Project 11: Multi-GPU Quantization Orchestrator
Build a tool that orchestrates quantization across multiple GPUs and aggregates results.
Quick Reference
| Attribute | Value |
|---|---|
| Difficulty | Level 5: Expert |
| Time Estimate | 2-3 weeks |
| Language | Python |
| Prerequisites | Quantization basics, multi-GPU systems |
| Key Topics | distributed execution, orchestration, metrics |
1. Learning Objectives
By completing this project, you will:
- Distribute quantization jobs across GPUs.
- Track per-GPU performance metrics.
- Aggregate results into a unified report.
- Handle failures and retries.
- Compare throughput scaling.
2. Theoretical Foundation
2.1 Multi-GPU Orchestration
Large-scale quantization workloads need coordinated execution and consolidated reporting.
3. Project Specification
3.1 What You Will Build
A coordinator service that schedules quantization tasks across multiple GPUs and collects metrics.

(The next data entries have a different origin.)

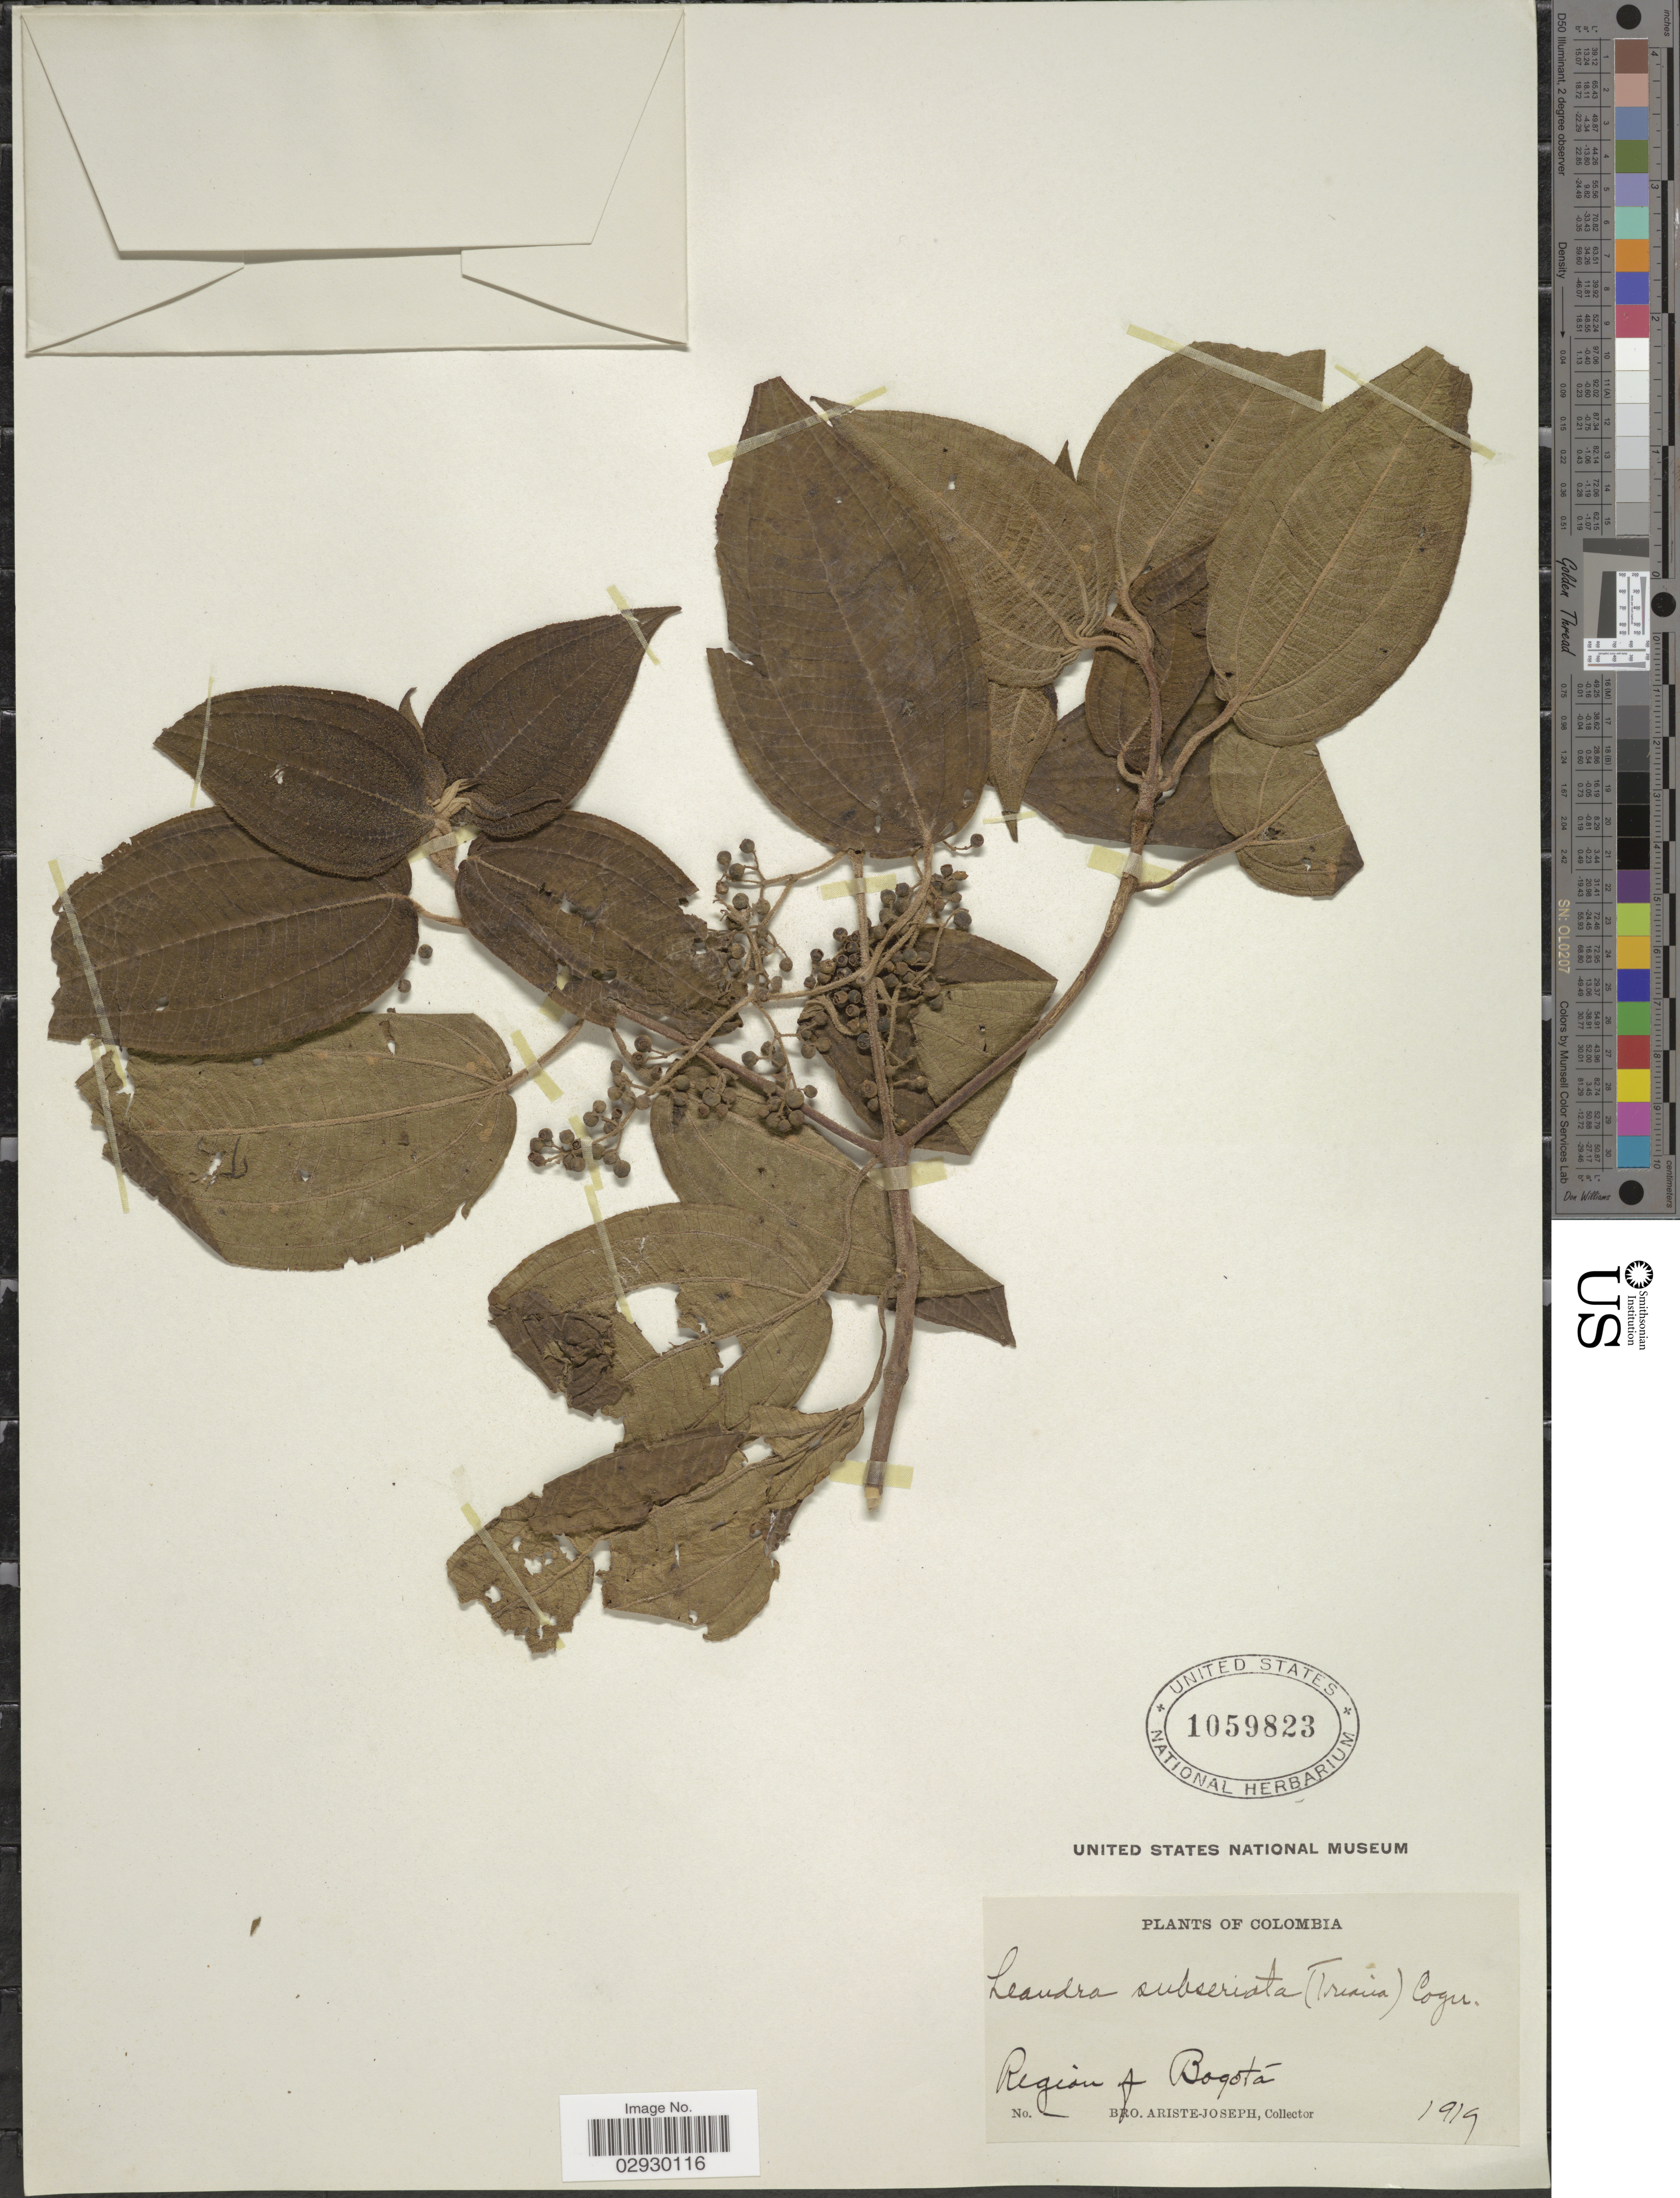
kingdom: Plantae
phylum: Tracheophyta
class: Magnoliopsida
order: Myrtales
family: Melastomataceae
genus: Leandra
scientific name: Leandra subseriata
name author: (Naudin) Cogn.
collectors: Bro. Ariste-Joseph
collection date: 1919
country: Colombia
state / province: Bogota D.C.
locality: Region of Bogotá.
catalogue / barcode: US 1059823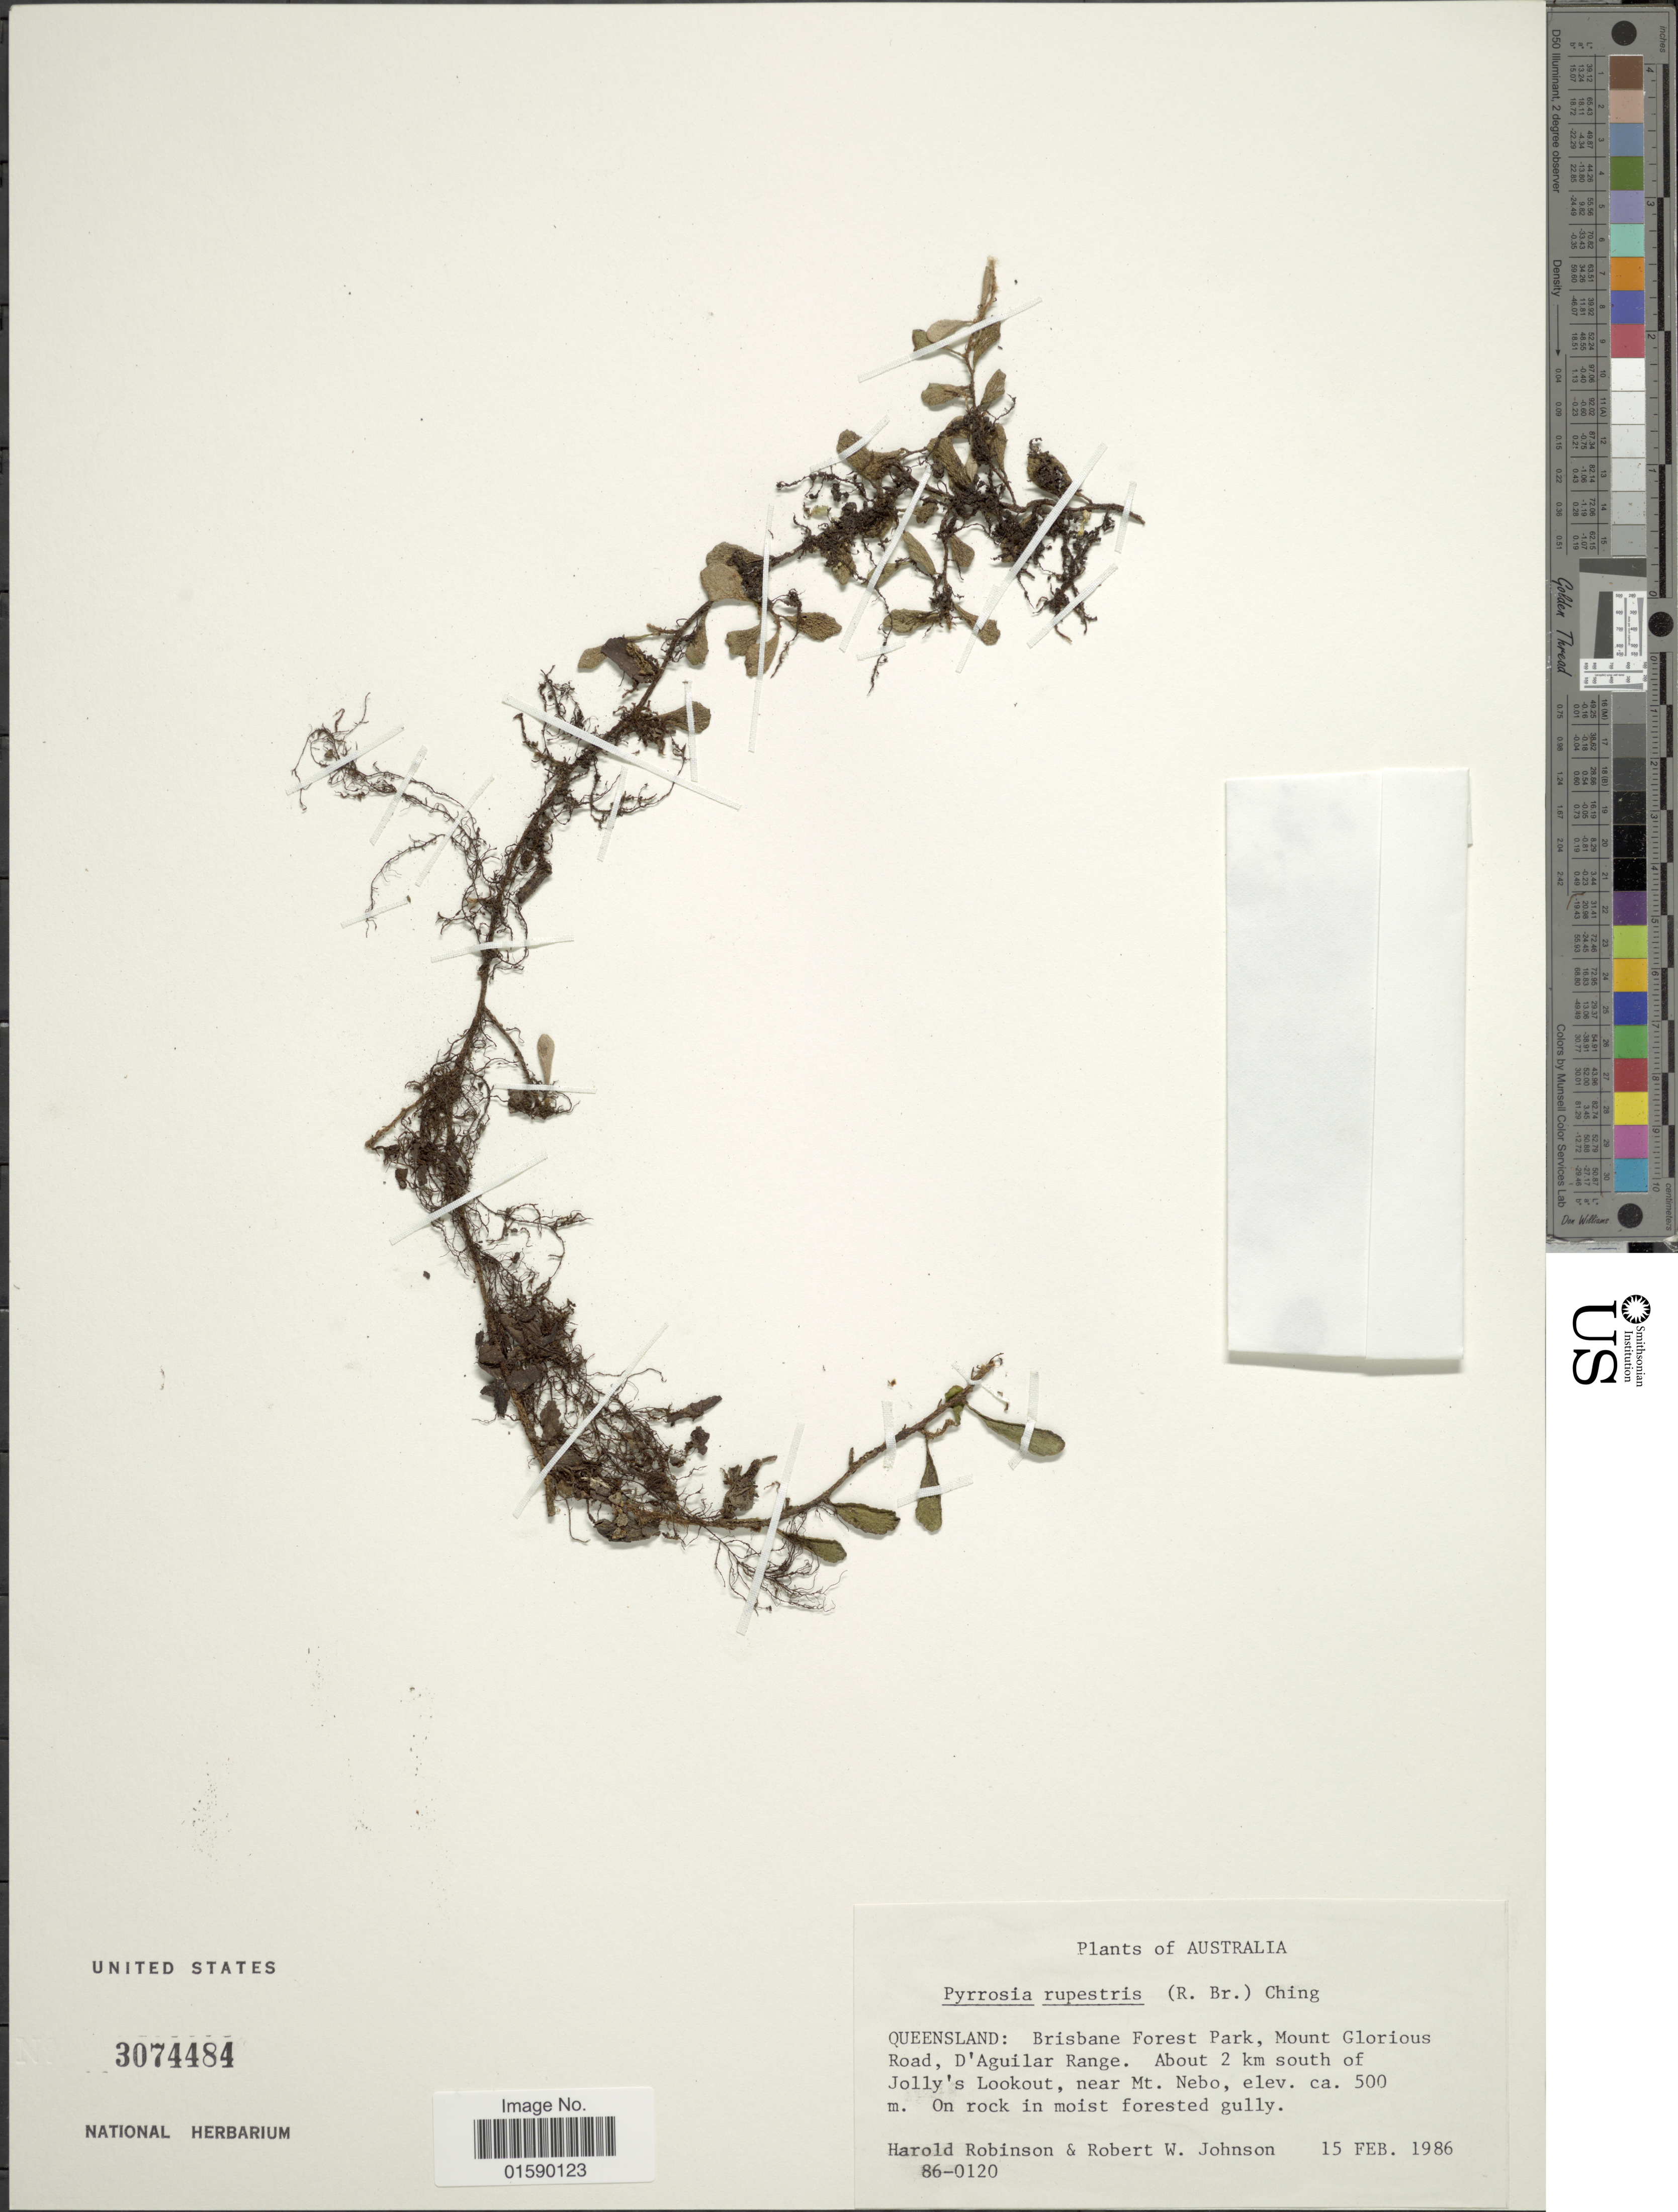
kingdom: Plantae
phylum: Tracheophyta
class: Polypodiopsida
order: Polypodiales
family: Polypodiaceae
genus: Pyrrosia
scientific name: Pyrrosia rupestris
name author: (R. Br.) Ching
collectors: H. Robinson & R. R. Johnson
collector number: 86-0120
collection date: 1986-02-15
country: Australia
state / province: Queensland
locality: Australia. Queensland: Brisbane Forest Park, Mount Glorious Road, D'Aguilar Range, about 2 km south of Jolly's Lookout, near Mt. Nebo.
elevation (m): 500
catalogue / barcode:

3.2 Functional Requirements
- Job scheduler for GPU tasks.
- Worker nodes that run quantization.
- Metrics collection for time/memory.
- Retry logic for failed jobs.
- Aggregated report of results.
3.3 Non-Functional Requirements
- Deterministic task configs.
- Clear logs for each worker.
- Configurable concurrency.
4. Solution Architecture
4.1 Components
| Component | Responsibility |
|---|---|
| Scheduler | Dispatch jobs |
| Worker | Run quantization |
| Metrics Store | Collect results |
| Reporter | Aggregate outputs |
5. Implementation Guide
5.1 Project Structure
QUANTIZATION_DISTILLATION_INFERENCE_OPTIMIZATION_MASTERY/P11-multi-gpu/
├── src/
│ ├── scheduler.py
│ ├── worker.py
│ ├── metrics.py
│ └── report.py
5.2 Implementation Phases
Phase 1: Scheduler (6-10h)
- Dispatch jobs to workers.
- Checkpoint: tasks assigned to GPUs.
Phase 2: Worker + metrics (6-10h)
- Run quantization and collect metrics.
- Checkpoint: per-GPU stats recorded.
Phase 3: Aggregation (6-10h)
- Combine results into reports.
- Checkpoint: scaling report produced.
6. Testing Strategy
6.1 Test Categories
| Category | Purpose | Examples |
|---|---|---|
| Unit | scheduler | job assignment |
| Integration | worker | quantization run |
| Regression | report | stable metrics aggregation |
6.2 Critical Test Cases
- Jobs distribute evenly across GPUs.
- Failed worker retries and logs errors.
- Aggregated report includes all tasks.
7. Common Pitfalls & Debugging
| Pitfall | Symptom | Fix |
|---|---|---|
| GPU imbalance | idle devices | add load balancing |
| Missing metrics | incomplete reports | enforce metric schema |
| Worker crashes | job loss | add retry logic |
8. Extensions & Challenges
Beginner
- Add a simple CLI dashboard.
- Add job priority support.
Intermediate
- Add distributed queue (Redis).
- Add per-layer quantization stats.
Advanced
- Add autoscaling workers.
- Add multi-node orchestration.
9. Real-World Connections
- Large model quantization uses multi-GPU orchestration.
- MLOps pipelines require aggregated reporting.
10. Resources
- Distributed job scheduling references
- GPU profiling docs
11. Self-Assessment Checklist
- I can orchestrate quantization jobs across GPUs.
- I can aggregate results into reports.
- I can handle worker failures.
12. Submission / Completion Criteria
Minimum Completion:
- Multi-GPU job scheduling
- Metrics collection
Full Completion:
- Retry logic + aggregated report
Excellence:
- Autoscaling or multi-node orchestration
This guide was generated from project_based_ideas/AI_AGENTS_LLM_RAG/QUANTIZATION_DISTILLATION_INFERENCE_OPTIMIZATION_MASTERY.md.